▶ _THE PROBLEM_
The data should be printed in full, character for character.

▶ _WORKING DATA_
===============
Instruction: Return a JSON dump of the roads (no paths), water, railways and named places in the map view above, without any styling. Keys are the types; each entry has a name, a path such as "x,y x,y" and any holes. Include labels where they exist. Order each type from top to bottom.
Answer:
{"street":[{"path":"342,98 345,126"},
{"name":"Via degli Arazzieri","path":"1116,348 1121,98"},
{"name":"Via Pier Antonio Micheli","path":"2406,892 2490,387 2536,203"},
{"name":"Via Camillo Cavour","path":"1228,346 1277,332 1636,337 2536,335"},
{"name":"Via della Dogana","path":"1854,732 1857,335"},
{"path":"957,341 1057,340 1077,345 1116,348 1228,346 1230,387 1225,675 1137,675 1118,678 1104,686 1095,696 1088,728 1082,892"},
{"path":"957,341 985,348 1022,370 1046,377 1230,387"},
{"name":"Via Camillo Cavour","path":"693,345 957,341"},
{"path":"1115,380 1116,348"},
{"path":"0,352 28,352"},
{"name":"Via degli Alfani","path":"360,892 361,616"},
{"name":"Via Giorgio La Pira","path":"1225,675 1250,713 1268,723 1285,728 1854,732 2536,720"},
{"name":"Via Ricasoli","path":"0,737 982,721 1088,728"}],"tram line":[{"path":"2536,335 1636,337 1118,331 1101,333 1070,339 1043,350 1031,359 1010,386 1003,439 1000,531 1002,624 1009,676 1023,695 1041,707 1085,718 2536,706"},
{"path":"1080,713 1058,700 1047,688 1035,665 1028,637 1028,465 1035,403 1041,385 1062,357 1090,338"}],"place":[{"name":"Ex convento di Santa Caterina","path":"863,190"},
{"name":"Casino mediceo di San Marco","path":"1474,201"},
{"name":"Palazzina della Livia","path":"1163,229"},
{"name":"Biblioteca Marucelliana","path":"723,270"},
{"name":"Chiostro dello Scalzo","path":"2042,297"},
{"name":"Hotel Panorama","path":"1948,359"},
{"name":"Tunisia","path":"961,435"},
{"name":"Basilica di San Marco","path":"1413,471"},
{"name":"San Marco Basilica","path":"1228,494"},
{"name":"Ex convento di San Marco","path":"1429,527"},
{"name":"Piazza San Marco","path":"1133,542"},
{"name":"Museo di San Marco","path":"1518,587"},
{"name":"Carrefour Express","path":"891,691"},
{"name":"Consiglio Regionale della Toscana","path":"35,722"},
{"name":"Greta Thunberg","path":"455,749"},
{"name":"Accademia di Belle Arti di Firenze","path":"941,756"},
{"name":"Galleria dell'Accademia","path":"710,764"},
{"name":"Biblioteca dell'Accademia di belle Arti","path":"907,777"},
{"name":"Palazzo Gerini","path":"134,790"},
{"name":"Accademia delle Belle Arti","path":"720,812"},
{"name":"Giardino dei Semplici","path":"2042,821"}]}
===============
▶ _SOLUTION TO THE EXERCISE_
Instruction: Return a JSON dump of the roads (no paths), water, railways and named places in the map view above, without any styling. Keys are the types; each entry has a name, a path such as "x,y x,y" and any holes. Include labels where they exist. Order each type from top to bottom.
Answer:
{"street":[{"path":"342,98 345,126"},
{"name":"Via degli Arazzieri","path":"1116,348 1121,98"},
{"name":"Via Pier Antonio Micheli","path":"2406,892 2490,387 2536,203"},
{"name":"Via Camillo Cavour","path":"1228,346 1277,332 1636,337 2536,335"},
{"name":"Via della Dogana","path":"1854,732 1857,335"},
{"path":"957,341 1057,340 1077,345 1116,348 1228,346 1230,387 1225,675 1137,675 1118,678 1104,686 1095,696 1088,728 1082,892"},
{"path":"957,341 985,348 1022,370 1046,377 1230,387"},
{"name":"Via Camillo Cavour","path":"693,345 957,341"},
{"path":"1115,380 1116,348"},
{"path":"0,352 28,352"},
{"name":"Via degli Alfani","path":"360,892 361,616"},
{"name":"Via Giorgio La Pira","path":"1225,675 1250,713 1268,723 1285,728 1854,732 2536,720"},
{"name":"Via Ricasoli","path":"0,737 982,721 1088,728"}],"tram line":[{"path":"2536,335 1636,337 1118,331 1101,333 1070,339 1043,350 1031,359 1010,386 1003,439 1000,531 1002,624 1009,676 1023,695 1041,707 1085,718 2536,706"},
{"path":"1080,713 1058,700 1047,688 1035,665 1028,637 1028,465 1035,403 1041,385 1062,357 1090,338"}],"place":[{"name":"Ex convento di Santa Caterina","path":"863,190"},
{"name":"Casino mediceo di San Marco","path":"1474,201"},
{"name":"Palazzina della Livia","path":"1163,229"},
{"name":"Biblioteca Marucelliana","path":"723,270"},
{"name":"Chiostro dello Scalzo","path":"2042,297"},
{"name":"Hotel Panorama","path":"1948,359"},
{"name":"Tunisia","path":"961,435"},
{"name":"Basilica di San Marco","path":"1413,471"},
{"name":"San Marco Basilica","path":"1228,494"},
{"name":"Ex convento di San Marco","path":"1429,527"},
{"name":"Piazza San Marco","path":"1133,542"},
{"name":"Museo di San Marco","path":"1518,587"},
{"name":"Carrefour Express","path":"891,691"},
{"name":"Consiglio Regionale della Toscana","path":"35,722"},
{"name":"Greta Thunberg","path":"455,749"},
{"name":"Accademia di Belle Arti di Firenze","path":"941,756"},
{"name":"Galleria dell'Accademia","path":"710,764"},
{"name":"Biblioteca dell'Accademia di belle Arti","path":"907,777"},
{"name":"Palazzo Gerini","path":"134,790"},
{"name":"Accademia delle Belle Arti","path":"720,812"},
{"name":"Giardino dei Semplici","path":"2042,821"}]}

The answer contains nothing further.